[WHAT THE TASK REQUIRES]
Begin at the line that has "Přejít na stránku geberit.cz" and stop after the last line of the listing. Reproduce those lines with "mediului" swapped for "mediului înconjurător" and everything else unchanged, and leave the pictures out.

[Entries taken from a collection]
_ _ _ _ _ _ _

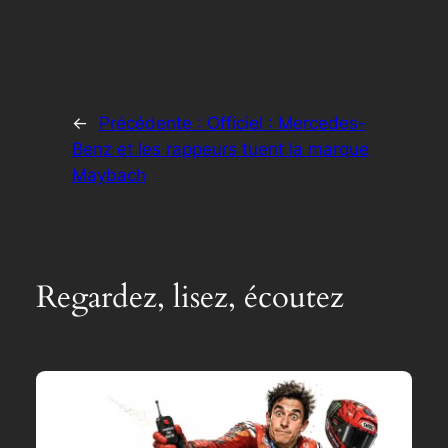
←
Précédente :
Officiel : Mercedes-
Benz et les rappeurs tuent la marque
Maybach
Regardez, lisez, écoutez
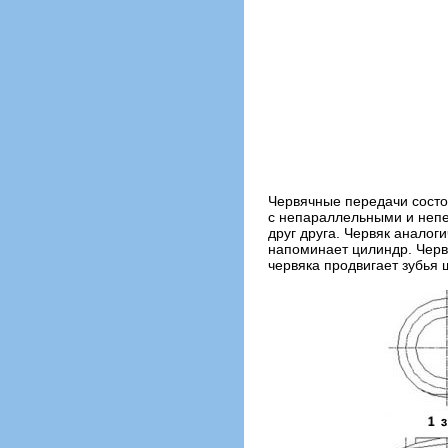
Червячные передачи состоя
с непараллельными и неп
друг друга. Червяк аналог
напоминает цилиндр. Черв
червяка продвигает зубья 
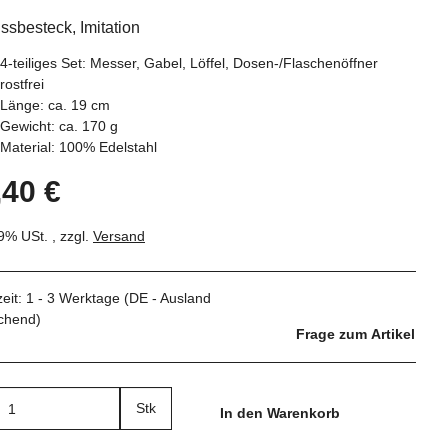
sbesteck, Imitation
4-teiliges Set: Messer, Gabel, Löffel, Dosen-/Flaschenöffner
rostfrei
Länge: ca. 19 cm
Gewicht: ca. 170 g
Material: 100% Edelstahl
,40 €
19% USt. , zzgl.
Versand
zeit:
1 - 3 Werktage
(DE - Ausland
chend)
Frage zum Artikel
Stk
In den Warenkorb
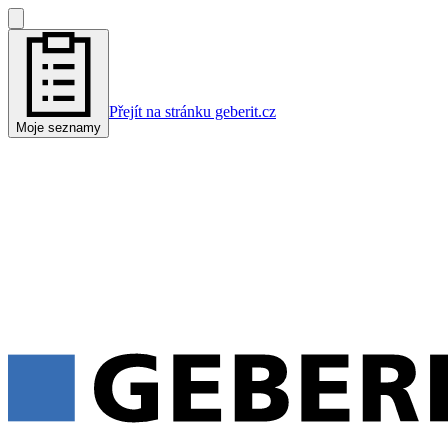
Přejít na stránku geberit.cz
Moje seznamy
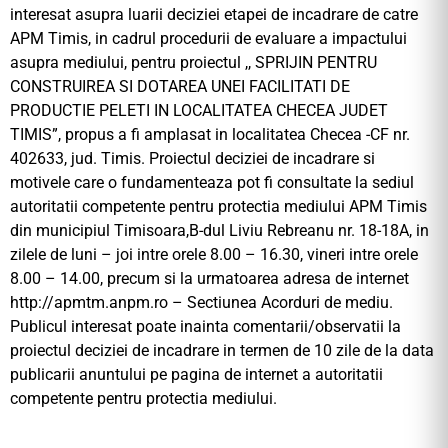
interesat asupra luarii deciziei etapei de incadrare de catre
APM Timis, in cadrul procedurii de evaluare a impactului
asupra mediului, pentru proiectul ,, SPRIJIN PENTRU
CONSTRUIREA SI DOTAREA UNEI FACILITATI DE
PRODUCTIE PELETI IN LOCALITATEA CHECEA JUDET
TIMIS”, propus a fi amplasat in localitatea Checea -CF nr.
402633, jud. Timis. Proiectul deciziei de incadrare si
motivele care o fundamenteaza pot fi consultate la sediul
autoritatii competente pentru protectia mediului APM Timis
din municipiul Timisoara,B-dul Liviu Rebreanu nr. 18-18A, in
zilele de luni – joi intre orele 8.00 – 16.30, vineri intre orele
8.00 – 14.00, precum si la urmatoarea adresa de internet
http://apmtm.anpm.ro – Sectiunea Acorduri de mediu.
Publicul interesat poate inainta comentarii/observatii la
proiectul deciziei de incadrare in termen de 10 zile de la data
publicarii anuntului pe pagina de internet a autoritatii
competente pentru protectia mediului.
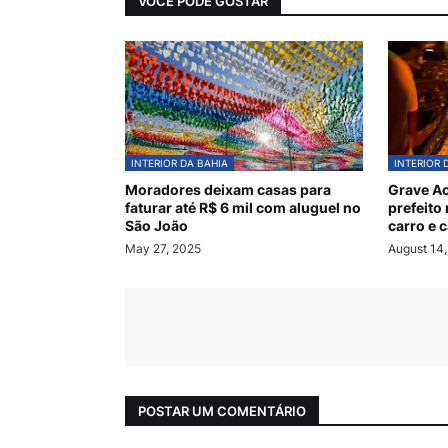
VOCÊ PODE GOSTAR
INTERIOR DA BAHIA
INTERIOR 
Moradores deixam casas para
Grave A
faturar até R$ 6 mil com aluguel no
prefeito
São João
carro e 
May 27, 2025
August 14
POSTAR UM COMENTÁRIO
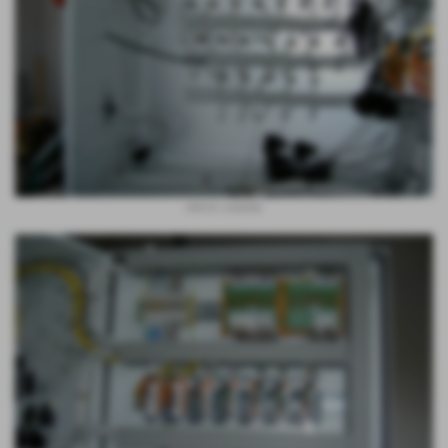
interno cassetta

_ _ _ _ _ _ _

[SOLUTION FOR THIS TASK]
Přejít na stránku geberit.cz
Moje seznamy
interesat asupra luarii deciziei etapei de incadrare de catre
APM Timis, in cadrul procedurii de evaluare a impactului
asupra mediului înconjurător, pentru proiectul ,, SPRIJIN PENTRU
CONSTRUIREA SI DOTAREA UNEI FACILITATI DE
PRODUCTIE PELETI IN LOCALITATEA CHECEA JUDET
TIMIS”, propus a fi amplasat in localitatea Checea -CF nr.
402633, jud. Timis. Proiectul deciziei de incadrare si
motivele care o fundamenteaza pot fi consultate la sediul
autoritatii competente pentru protectia mediului înconjurător APM Timis
din municipiul Timisoara,B-dul Liviu Rebreanu nr. 18-18A, in
zilele de luni – joi intre orele 8.00 – 16.30, vineri intre orele
8.00 – 14.00, precum si la urmatoarea adresa de internet
http://apmtm.anpm.ro – Sectiunea Acorduri de mediu.
Publicul interesat poate inainta comentarii/observatii la
proiectul deciziei de incadrare in termen de 10 zile de la data
publicarii anuntului pe pagina de internet a autoritatii
competente pentru protectia mediului înconjurător.
VOCÊ PODE GOSTAR
INTERIOR DA BAHIA
INTERIOR 
Moradores deixam casas para
Grave A
faturar até R$ 6 mil com aluguel no
prefeito
São João
carro e 
May 27, 2025
August 14
POSTAR UM COMENTÁRIO
interno cassetta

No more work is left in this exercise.